Bu seviye, son 7 ayın en yüksek noktası olurken, gösterge tahvil faizinde 2010 yıl sonu itibariyle yüzde 21.83'lük artış yaşandı. Faiz yüzde 8.41'i gördüğü 4 Şubat Cuma gününe göre ise yüzde 2.86 oranında arttı.

Ata Yatırım Başekonomisti Nurhan Toğuç, kısa sürede gerçekleşen bu yükselişe ilişkin yaptığı açıklamada, artışta içerden kaynaklanan önemli bir sorun görmediğini, bu yıl özellikle Mısır'da yaşanan olaylardan sonra gelişmekte olan ekonomilere, özellikle Ortadoğu ve Kuzey Afrika kısmında sorunların devam edileceğinin düşünüldüğünü, bunun söz konusu bölgelerden para çıkışına neden olduğunu söyledi.

Para çıkışının devam etmesinin faizler üzerinde baskı oluşturmaya devam edebileceğine dikkati çeken Toğuç, şöyle devam etti:

''Bir yandan da Mısır'daki olaylar petrol fiyatlarını artırıyor. Artan petrol fiyatlarıyla birlikte Türkiye gibi cari açığı olan ülkelerin bu açıklarının daha da artması bekleniyor. Açığı nasıl finanse edecekleri konusu gündeme geliyor. Bu durum, faizler üzerinde baskı oluşturuyor. Buraların orta ve kısa vadede en yüksek seviyeler olduğunu düşünüyorum. Ancak Mısır'daki olaylar diğer gelişmekte olan ülkelere, örneğin Hindistan ve Çin'e de sıçrarsa gıda fiyatlarındaki artış ve işsizlikten dolayı bütün gelişmekte olan ekonomilere sıçrama riski bulunan bir süreçle karşı karşıya oluruz. Diğer ülkelere de sıçrar ve risk algılaması artarsa, daha çok para dışarı çıkarsa, bu durum faizler üzerinde baskı oluşturacaktır. Ancak sadece bugünkü koşullara baktığımız zaman, bu seviyeler en yüksek seviyelerdir diye düşünüyoruz. Dolayısıyla buradan alınıp satılabilir. Buradan daha da yukarıya çıkışı kısa vadede görmüyorum.''

Toğuç, burada Merkez Bankası'nın para politikası üzerinde bir baskı da oluşturmanın amaçlandığının altını çizerek, ''Piyasa tarafından faizleri daha da düşürmesi istenmiyor. Dolayısıyla Merkez Bankası bu toplantısında faizleri düşürmeyecektir. Sıcak paranın hızla çıkmakta olduğu bir süreçte eğer başka finansman kaynağı yoksa Merkez Bankası faizleri daha da düşürmez diye düşünüyorum'' dedi.

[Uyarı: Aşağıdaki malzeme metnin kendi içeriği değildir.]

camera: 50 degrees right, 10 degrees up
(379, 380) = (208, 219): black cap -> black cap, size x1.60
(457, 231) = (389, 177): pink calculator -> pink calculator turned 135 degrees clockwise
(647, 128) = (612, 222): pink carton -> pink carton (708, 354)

'MERKEZ BANKASI'NIN POLİTİKA DEĞİŞİKLİĞİ ASIL NEDEN'
İş Yatırım Yurtiçi Piyasalar Müdür Yardımcısı Yasin Demir de Merkez Bankası'nın 2011 ile beraber uyguladığı politika değişikliğinin, faizlerdeki yükseliş trendinin asıl nedenini oluşturduğunu, bu değişikliğin bileşikleri yüzde 7 seviyelerinden yüzde 8 seviyelerine kadar taşıdığını belirtti.

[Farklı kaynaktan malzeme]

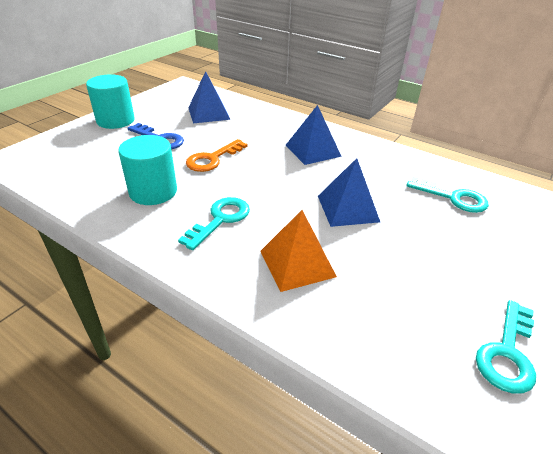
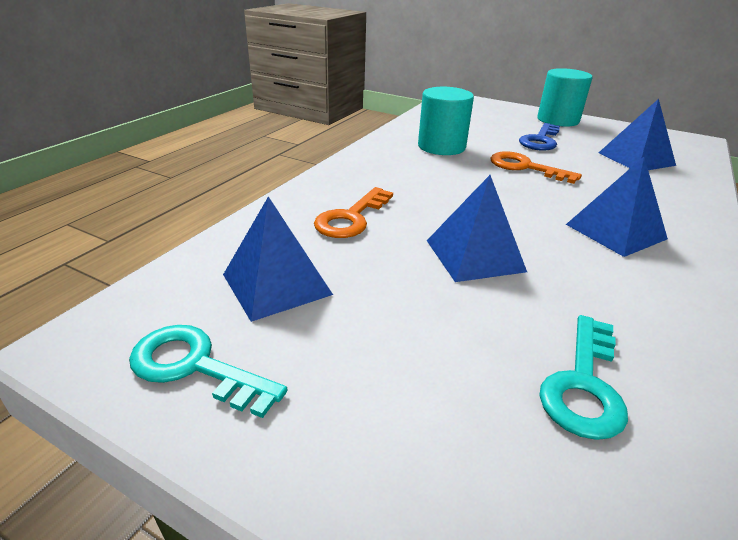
camera: 85 degrees right, 5 degrees down
(220, 219) = (411, 177): turquoise key -> none
(297, 263) = (351, 218): orange pyramid -> orange key
(403, 312) = (277, 284): none -> blue pyramid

Hazine'nin Ocak-Şubat aylarındaki yüksek itfalarının da bunda etkili olduğuna işaret eden Demir, ''Bu hafta ise Çin Merkez Bankası'nın faiz artırımı piyasayı olumsuz etkilerken, dün açıklanan sanayi üretim datasındaki beklenmedik artış, Merkez Bankası'nın büyümeye yönelik beklentileri dile getirmiş olmasına rağmen Şubat toplantısında faiz indirimi bekleyenleri caydırdı. Politika faizlerindeki artış beklentileri de yavaş yavaş öne gelmeye başladı. Faizlerdeki dünkü yükselişi bu tetiklerken, ABD 10 yıllıklarındaki sert hareket, faiz piyasasında ikinci tur bir satışa neden oldu'' değerlendirmesi yaptı.

Yapı Kredi Yatırım Ekonomisti ve Yatırım Stratejisti Murat Berk ise gösterge faizdeki yükselişte kısmen tüm dünyada görülen (sadece gelişmekte olan ülkeler değil, ABD de dahil) faiz yükselişinin etkili olduğunu, daha önemli oranda da Merkez Bankası'nın piyasalara verdiği sinyalin yanlış yorumlanmaya devam ediliyor olmasından kaynaklandığını düşündüklerini ifade etti.

Merkez Bankası'nın ısrarlı ve net açıklamalarına rağmen piyasadaki kafa karışıklığının hala devam ettiğini belirten Berk, Türk bonolarının, öngörülemeyen bir enflasyon şoku veya dışsal bir şok yaşanmaması durumunda cazip seviyelere geldiğini düşündüklerini vurguladı.